Milano, come gli altri mercati, sconta l'effetto Brexit giunto a sorpresa dopo che gli operatori avevano puntato sulla permanenza del Regno Unito nell'Unione europea, accusando il colpo maggiore e bruciando 61 milioardi di capitalizzazione.
Si tratta del calo peggiore, anche più ampio di quello accusato dopo l'attentato dell'11 settembre 2001. In Europa sono andati bruciati già 411 miliardi. Intanto lo spread fra Btp e Bund tedeschi chiude in rialzo a quota 161 punti, con il rendimento del decennale all'1,55%.
Fra i titoli del listino milanese, nessun segno positivo. Fra i segni meno, invece, fra i maggiori ribassi Bper che cede 24,6 punti, ma in ribasso anche Bpm, Unicredit, Banco Popolare e Intesa Sanpaolo.

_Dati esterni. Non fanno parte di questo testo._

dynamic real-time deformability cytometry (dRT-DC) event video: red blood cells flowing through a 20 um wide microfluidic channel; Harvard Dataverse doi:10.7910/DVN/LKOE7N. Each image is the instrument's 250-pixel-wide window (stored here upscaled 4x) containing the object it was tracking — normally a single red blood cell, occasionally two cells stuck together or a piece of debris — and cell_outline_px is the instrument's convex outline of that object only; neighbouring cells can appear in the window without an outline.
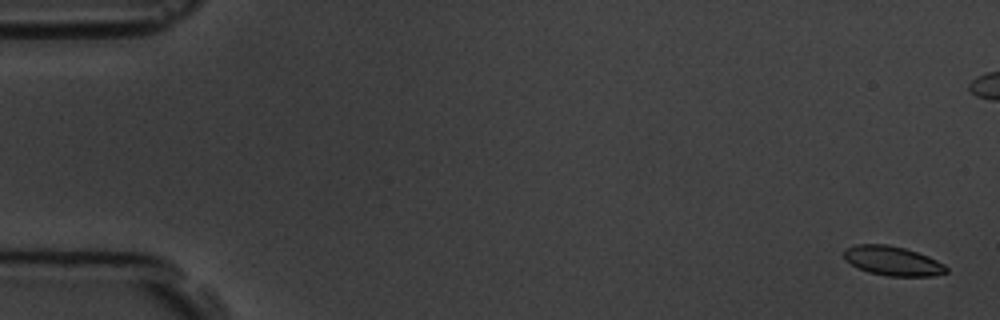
{"species": "common noctule bat (a hibernating species)", "species_latin": "Nyctalus noctula", "temperature_condition": "room temperature", "stored_images_in_passage": 16, "camera_frame_rate_fps": 3000, "um_per_image_px": 0.085, "animal": {"sex": "male", "body_mass_g": 19.5, "forearm_length_mm": 54.6}, "frame": {"image": 1, "passage_image": 1, "time_ms": 0.0, "image_size_px": [1000, 320], "cell_outline_px": [[948, 272], [932, 276], [888, 276], [868, 272], [844, 260], [844, 248], [856, 244], [888, 244], [904, 248], [928, 256], [944, 264], [948, 268]], "centroid_in_image_um": [75.86, 22.17], "position_along_channel_um": 9.1, "area_um2": 17.51}}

Anche le altre principali Borse europee archiviano la seduta negative, anche sulla scia dell'apertura in rosso a Wall Street. Fra le piazze finanziarie, Parigi registra un -8,04%, Francoforte cede il 6,82%, mentre Londra arretra solo del 3,15%, nonostante sia stato l'epicentro del terremoto finanziario.